Vallée: je me sens à la fois plus forte et plus fragile

Après une tumorectomie en 2003, suivie de chimio, radiothérapie et d’hormonothérapie, une récidive a conduit à l’ablation du sein gauche de Vallée, 44 ans, puis à sa reconstruction. Suivie d’une nouvelle hormonothérapie.

"Quand je prenais du tamoxifène (traitement hormonal prescrit pour réduire les risques de récidive), je déprimais, j’avais des bouffées de chaleur… Je ne me reconnaissais plus. Mais le pire était à venir. Quand on m’a annoncé quelques années plus tard qu’on allait m’enlever le sein, je me suis rebellée. J’avais peur de perdre mon pouvoir de séduction

Le traitement prescrit ensuite m’a provoqué vomissements, œdèmes, insomnies, dépression… J’ai fini par dire à mon médecin que je ne voulais plus prendre ces médicaments. Ma décision était irrévocable. Depuis, j’ai repris des forces, mais je n’ai jamais retrouvé mon énergie d’avant. J’ai toujours des douleurs dues au curage axillaire. Et je dois me faire réopérer en raison d’une calcification autour de ma prothèse. Je suis un peu une guerrière moderne, c’est d’ailleurs l’intitulé de mon travail artistique, qui mêle peinture, dessin, photographie… Je me mets en scène, cela m’aide à accepter ces événements tragiques et à les sublimer. C’est vital pour moi ! Cela m’aide à maîtriser mes angoisses et à aller de l’avant.


En fait, je me considère un peu comme une mutante. J’ai un mari et une fille de 9 ans, avec qui j’ai une relation passionnelle. Elle n’a pas eu une enfance très drôle, avec une mère sans cesse en danger ! Je lui ai toujours dit la vérité sur ma maladie. Récemment, elle m’a lancé : « Maman, quand mes seins pousseront, j’aurai aussi un cancer ? » J’ai répondu que sa grand-mère, qui a 70 ans, est bien vivante et pleine d’énergie. Que le cancer n’est pas une fatalité. Actuellement, elle est suivie par un psychologue.
Je voudrais me sentir guérie, mais le corps médical me rappelle sans cesse que j’ai toujours cette épée de Damoclès au-dessus de la tête. Je pourrais aussi bien me faire renverser dans la rue, alors je ne veux pas qu’on me mette la pression avec ça !"
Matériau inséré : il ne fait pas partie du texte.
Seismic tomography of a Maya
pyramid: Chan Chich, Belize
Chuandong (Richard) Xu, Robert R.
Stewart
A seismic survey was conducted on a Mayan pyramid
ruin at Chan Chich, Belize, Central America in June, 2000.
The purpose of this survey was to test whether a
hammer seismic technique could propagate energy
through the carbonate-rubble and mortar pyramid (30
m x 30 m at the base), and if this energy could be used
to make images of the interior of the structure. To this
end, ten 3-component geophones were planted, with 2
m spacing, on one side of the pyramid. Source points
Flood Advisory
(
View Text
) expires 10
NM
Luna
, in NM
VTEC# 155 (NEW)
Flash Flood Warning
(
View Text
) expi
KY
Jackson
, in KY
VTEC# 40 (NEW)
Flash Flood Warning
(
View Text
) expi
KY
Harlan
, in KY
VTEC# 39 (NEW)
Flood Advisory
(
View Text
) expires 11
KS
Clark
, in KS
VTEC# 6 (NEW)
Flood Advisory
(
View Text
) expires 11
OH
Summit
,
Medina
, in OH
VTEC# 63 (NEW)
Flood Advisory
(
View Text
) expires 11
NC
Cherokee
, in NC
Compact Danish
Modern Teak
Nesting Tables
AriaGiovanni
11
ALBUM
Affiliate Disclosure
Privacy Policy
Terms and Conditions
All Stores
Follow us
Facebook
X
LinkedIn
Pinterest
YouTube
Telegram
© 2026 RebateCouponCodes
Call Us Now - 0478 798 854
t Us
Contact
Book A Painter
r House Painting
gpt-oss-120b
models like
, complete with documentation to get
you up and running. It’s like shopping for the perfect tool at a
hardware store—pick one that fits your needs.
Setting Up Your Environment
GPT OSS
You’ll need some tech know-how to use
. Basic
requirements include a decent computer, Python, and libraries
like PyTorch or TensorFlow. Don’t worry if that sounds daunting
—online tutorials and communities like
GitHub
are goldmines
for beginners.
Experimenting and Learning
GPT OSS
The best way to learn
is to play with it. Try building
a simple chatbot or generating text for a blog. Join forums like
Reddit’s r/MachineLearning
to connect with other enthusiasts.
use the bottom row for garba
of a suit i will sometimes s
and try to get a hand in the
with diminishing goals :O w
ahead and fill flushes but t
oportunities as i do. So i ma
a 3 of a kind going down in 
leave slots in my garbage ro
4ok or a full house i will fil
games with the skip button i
L’avis du Dr Anne Lesur, cancérologue


Il est souvent difficile de faire abstraction de la maladie au quotidien, et le témoignage de Vallée l’illustre bien. Même à distance du diagnostic, et même quand les traitements les plus contraignants sont terminés. Cela montre la nécessité d’un accompagnement de l’après cancer, mesure phare du nouveau plan cancer de l’Institut national du cancer.
Certaines femmes ont besoin d’être écoutées et rassurées pendant longtemps. Toutes ont besoin d’un suivi médical adapté à leur histoire.